Sem conjuntos de dados abrangentes e diversos, os modelos de IA têm dificuldade em identificar a grande variedade de anomalias que os patologistas humanos conseguem interpretar. Isso inclui doenças raras, como destaca Maximilian Alber, cofundador e CTO da Aignostics. “Se pesquisar nos repositórios públicos por amostras de tecidos de doenças particularmente raras, encontrará talvez 20 amostras em 10 anos”, diz ele.
Já em 2022, a Mayo Clinic previu que essa escassez de dados de treino seria um problema. Como resposta, decidiu digitalizar todas as suas amostras de patologia, incluindo 12 milhões de lâminas de arquivo, algumas com décadas de existência (com consentimento dos pacientes para uso em investigação). A instituição contratou uma empresa para construir um robô capaz de fotografar tecidos em alta resolução, processando até um milhão de amostras por mês. Esse esforço permitiu à equipa reunir 1,2 milhões de amostras de elevada qualidade, que foram utilizadas para treinar o modelo Atlas.
O segundo grande desafio prende-se com o tamanho das imagens de biópsias. As amostras de tecido são microscópicas — geralmente com apenas alguns milímetros de diâmetro — mas quando digitalizadas, as suas imagens podem conter mais de 14 mil milhões de pixéis. Isso torna-as cerca de 287.000 vezes maiores do que as imagens utilizadas para treinar os melhores modelos de reconhecimento de imagem baseados em IA até à data.
“Obviamente, isso implica enormes custos de armazenamento”, observa Hoifung Poon, investigador de IA da Microsoft que colaborou com Bifulco no desenvolvimento do GigaPath, apresentado na revista Nature no ano passado. Além disso, exige decisões estratégicas sobre que partes da imagem devem ser usadas para treino da IA e quais podem ser ignoradas sem comprometer a precisão do diagnóstico. Para criar o Atlas, a Mayo Clinic utilizou um método denominado mosaic approach, que divide a amostra em múltiplas secções antes de alimentá-las ao modelo. A forma ideal de selecionar esses fragmentos ainda não está totalmente clara, e diferentes abordagens podem impactar os resultados.

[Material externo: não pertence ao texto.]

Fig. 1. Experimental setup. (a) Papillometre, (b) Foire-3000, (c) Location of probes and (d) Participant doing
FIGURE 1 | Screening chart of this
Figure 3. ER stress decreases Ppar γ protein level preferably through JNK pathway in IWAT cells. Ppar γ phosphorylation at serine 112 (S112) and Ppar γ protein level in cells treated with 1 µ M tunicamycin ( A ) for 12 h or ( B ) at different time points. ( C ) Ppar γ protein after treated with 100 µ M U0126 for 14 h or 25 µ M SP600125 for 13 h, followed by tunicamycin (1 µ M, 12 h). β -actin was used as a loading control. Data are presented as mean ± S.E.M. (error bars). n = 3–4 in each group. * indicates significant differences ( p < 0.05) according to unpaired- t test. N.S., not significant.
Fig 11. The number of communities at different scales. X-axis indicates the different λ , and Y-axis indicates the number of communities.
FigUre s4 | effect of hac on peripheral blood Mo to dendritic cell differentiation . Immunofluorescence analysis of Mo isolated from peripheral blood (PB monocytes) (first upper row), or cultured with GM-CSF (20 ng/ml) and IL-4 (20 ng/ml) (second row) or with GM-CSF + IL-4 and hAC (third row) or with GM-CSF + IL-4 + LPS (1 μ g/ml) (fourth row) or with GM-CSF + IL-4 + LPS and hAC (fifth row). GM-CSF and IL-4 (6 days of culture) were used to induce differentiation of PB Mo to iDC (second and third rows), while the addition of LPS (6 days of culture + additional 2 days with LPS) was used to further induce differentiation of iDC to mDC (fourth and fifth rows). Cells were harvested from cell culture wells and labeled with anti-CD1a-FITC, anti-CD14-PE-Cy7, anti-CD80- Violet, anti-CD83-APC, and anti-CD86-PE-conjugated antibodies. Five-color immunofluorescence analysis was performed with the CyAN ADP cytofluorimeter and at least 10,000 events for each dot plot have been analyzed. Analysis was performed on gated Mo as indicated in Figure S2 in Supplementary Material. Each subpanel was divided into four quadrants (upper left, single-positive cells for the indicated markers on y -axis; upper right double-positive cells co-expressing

O terceiro grande desafio prende-se com os benchmarks mais relevantes para avaliação do desempenho da IA na deteção do cancro. Os investigadores do Atlas testaram o modelo num domínio particularmente complexo: métricas moleculares. O objetivo era identificar padrões em imagens de amostras de tecido que pudessem indicar o que ocorre a nível molecular.
Um exemplo específico: os genes responsáveis pela reparação de erros na replicação do ADN são fundamentais na prevenção do cancro. Quando falham, podem permitir a proliferação de células cancerígenas.
“Alguns patologistas podem dizer que sentem um ‘pressentimento’ quando suspeitam de falhas na reparação de ADN, com base apenas na aparência do tecido”, explica Norgan. No entanto, os patologistas não se baseiam apenas na intuição; eles realizam testes moleculares para confirmar suspeitas. E se, em vez disso, pudéssemos usar IA para prever o que acontece ao nível molecular?
Até agora, os resultados não são animadores. O Atlas obteve uma precisão média de 44,9% nestes testes — o melhor desempenho registado até ao momento, mas ainda insuficiente para uma aplicação prática.
Bifulco considera que o Atlas representa um progresso incremental, mas significativo. “Infelizmente, todos os modelos parecem estar presos num nível semelhante”, admite. “Precisamos de abordagens diferentes no desenvolvimento de modelos e de conjuntos de dados ainda maiores para avançar de forma mais significativa.”